Brief:
How many lines in these records hold the string "buttons"? State only that number.

==== Supplied entries ====

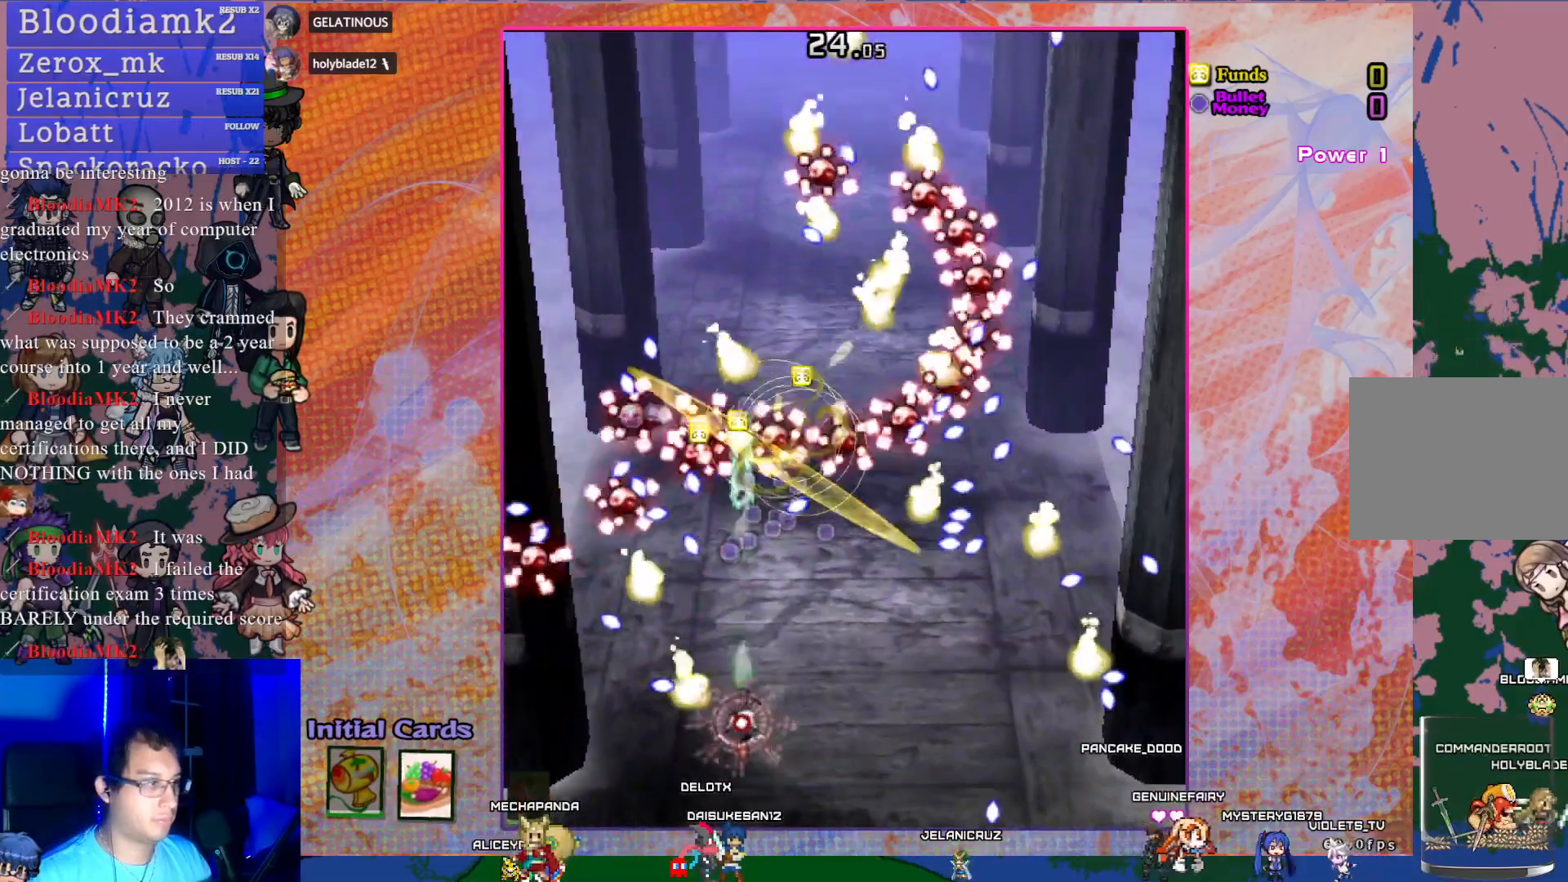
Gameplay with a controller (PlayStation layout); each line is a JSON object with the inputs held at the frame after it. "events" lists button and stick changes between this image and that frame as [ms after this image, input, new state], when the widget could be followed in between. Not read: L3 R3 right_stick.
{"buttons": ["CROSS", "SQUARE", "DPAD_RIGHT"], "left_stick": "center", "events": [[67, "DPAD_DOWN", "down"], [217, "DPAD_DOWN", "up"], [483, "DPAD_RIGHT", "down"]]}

====
==== Supplied entries ====

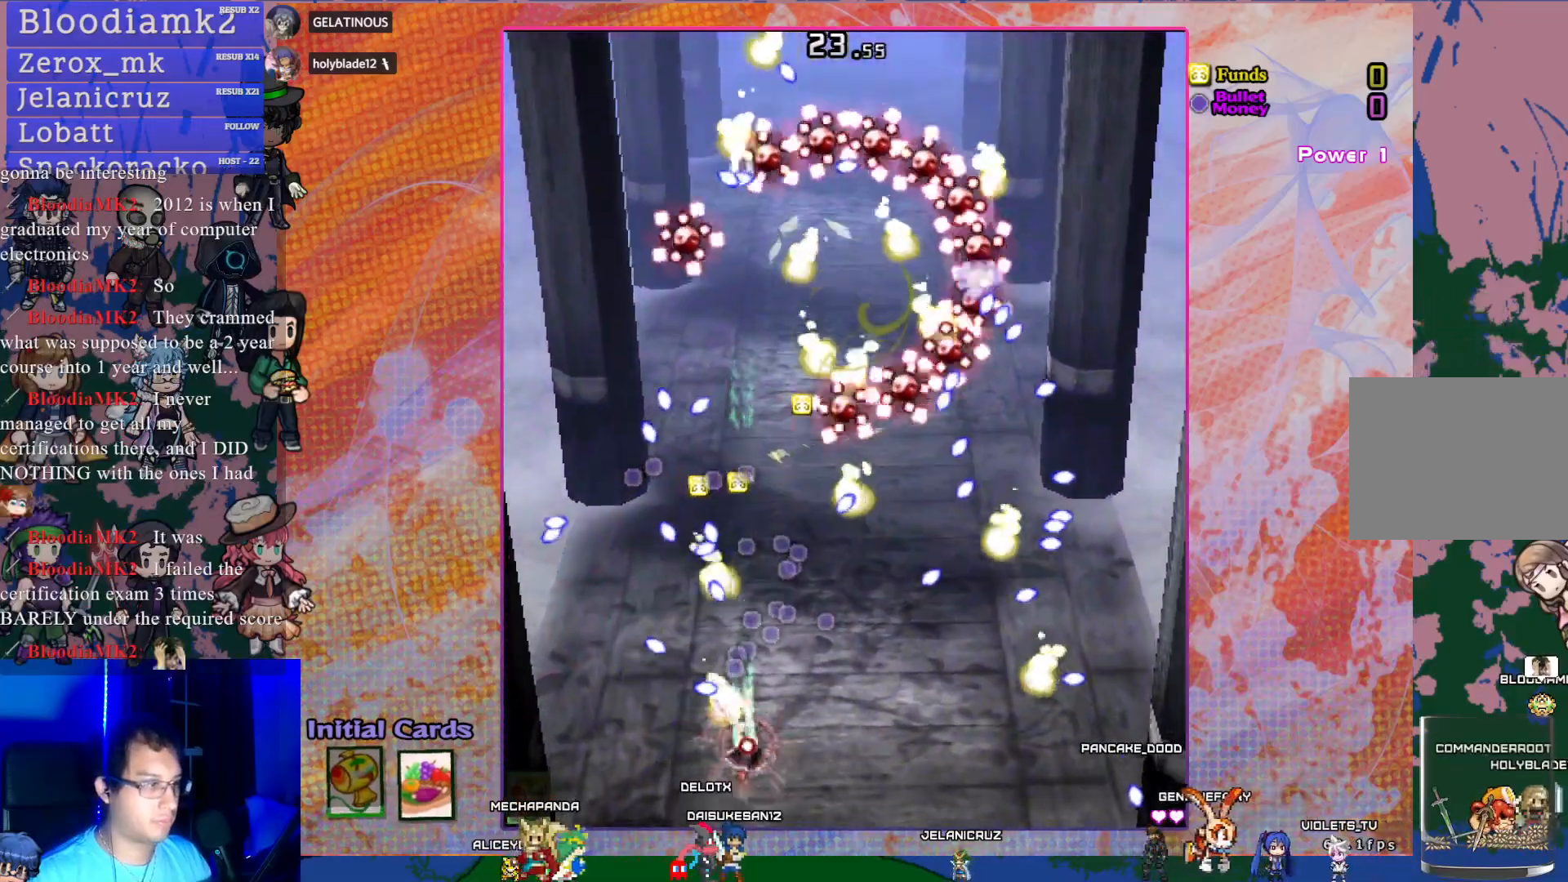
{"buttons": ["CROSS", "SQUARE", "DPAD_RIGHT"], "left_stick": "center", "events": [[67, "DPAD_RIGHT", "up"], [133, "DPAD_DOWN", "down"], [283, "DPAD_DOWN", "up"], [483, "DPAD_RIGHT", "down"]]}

====

Your response:
2